Please report how many lines in the following material hold the string "Policy", giving only the number.

┌─ Records shown

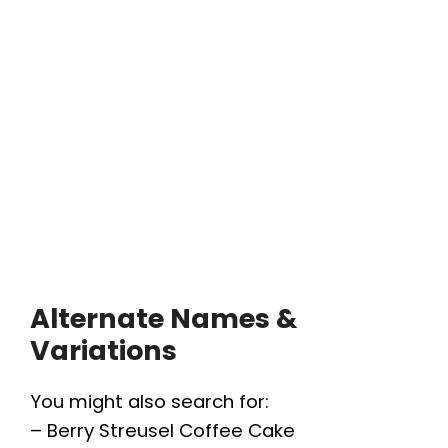
Alternate Names &
Variations
You might also search for:
– Berry Streusel Coffee Cake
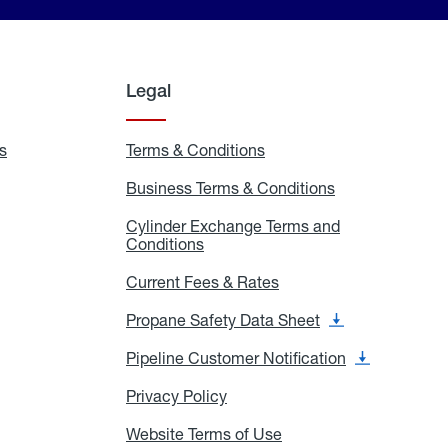
Legal
s
Exchange
Terms & Conditions
Residential
and
Terms
Refill
&
Business Terms & Conditions
Business
Locations
Conditions
Terms
ons
&
es
Cylinder Exchange Terms and
Conditions
Conditions
Cylinder
Exchange
Terms
Current Fees & Rates
Current
and
Fees
Conditions
&
Propane Safety Data Sheet
Propane
Rates
Safety
Data
Pipeline Customer Notification
Pipeline
Sheet
Customer
Notification
Privacy Policy
Privacy
Policy
Website Terms of Use
Website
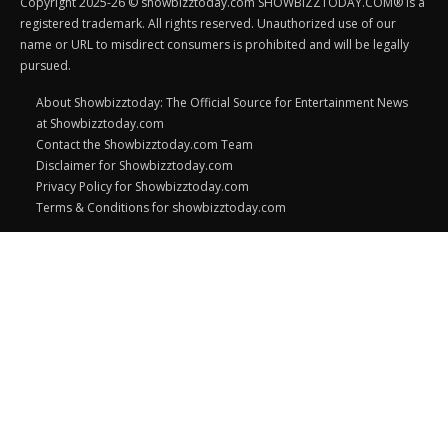
Copyright 2025-26 © showbizztoday.com SHOWBIZZTODAY.COM® is a
registered trademark. All rights reserved. Unauthorized use of our
name or URL to misdirect consumers is prohibited and will be legally
pursued.
About Showbizztoday: The Official Source for Entertainment News
at Showbizztoday.com
Contact the Showbizztoday.com Team
Disclaimer for Showbizztoday.com
Privacy Policy for Showbizztoday.com
Terms & Conditions for showbizztoday.com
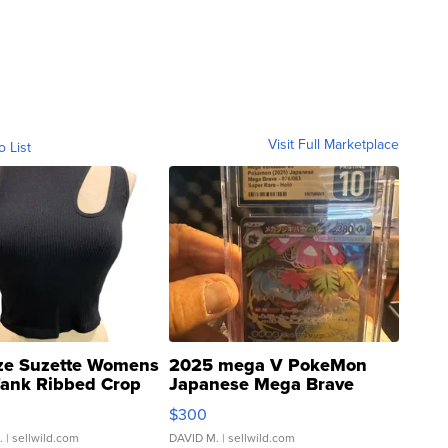
Visit Full Marketplace
o List
ze Suzette Womens
2025 mega V PokeMon
Tank Ribbed Crop
Japanese Mega Brave
rical ...
076/063 Super Rare H...
$300
.
| sellwild.com
DAVID M.
| sellwild.com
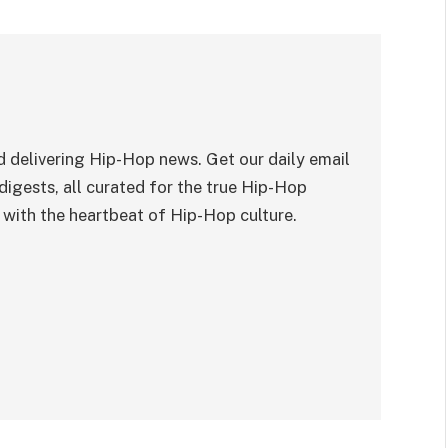
 delivering Hip-Hop news. Get our daily email
digests, all curated for the true Hip-Hop
with the heartbeat of Hip-Hop culture.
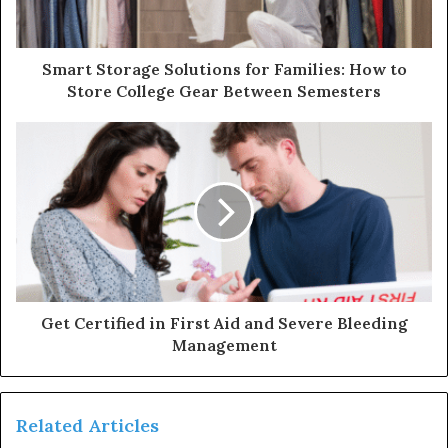
Smart Storage Solutions for Families: How to
Store College Gear Between Semesters
Get Certified in First Aid and Severe Bleeding
Management
Related Articles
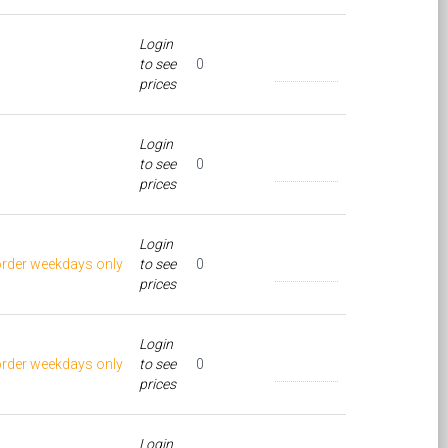
Login
to see
0
prices
Login
to see
0
prices
Login
order weekdays only
to see
0
prices
Login
order weekdays only
to see
0
prices
Login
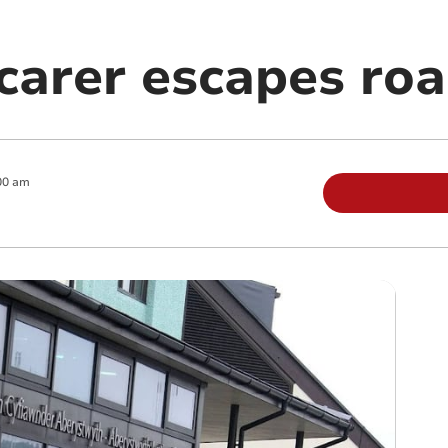
carer escapes ro
00 am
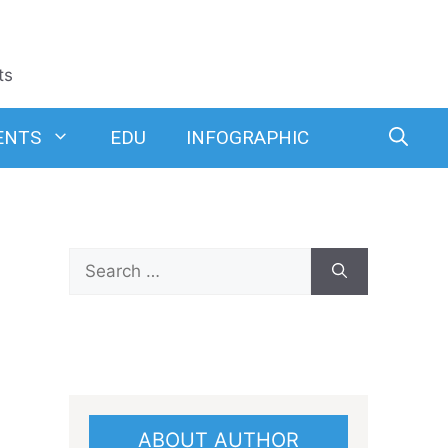
ts
ENTS
EDU
INFOGRAPHIC
Search
for:
ABOUT AUTHOR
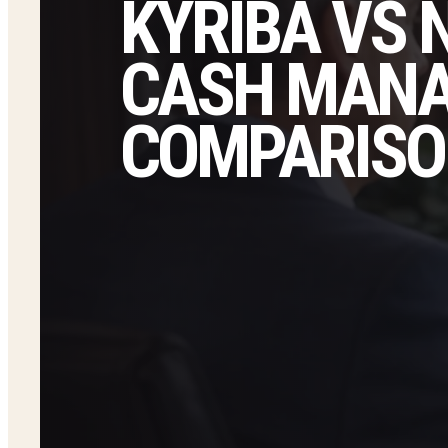
KYRIBA VS 
CASH MAN
COMPARISO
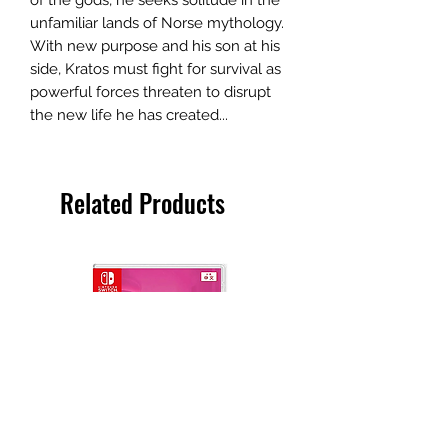
unfamiliar lands of Norse mythology.
With new purpose and his son at his
side, Kratos must fight for survival as
powerful forces threaten to disrupt
the new life he has created...
Related Products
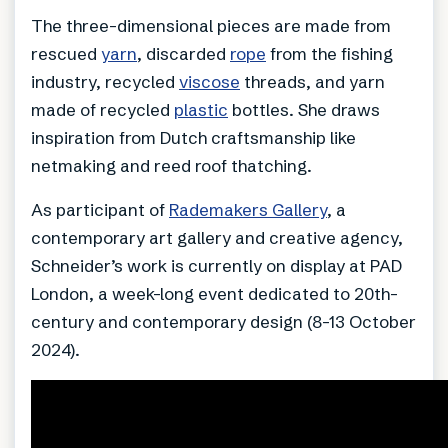
The three-dimensional pieces are made from
rescued
yarn
, discarded
rope
from the fishing
industry, recycled
viscose
threads, and yarn
made of recycled
plastic
bottles. She draws
inspiration from Dutch craftsmanship like
netmaking and reed roof thatching.
As participant of
Rademakers Gallery
, a
contemporary art gallery and creative agency,
Schneider’s work is currently on display at PAD
London, a week-long event dedicated to 20th-
century and contemporary design (8-13 October
2024).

└─

* _Result of the task_
3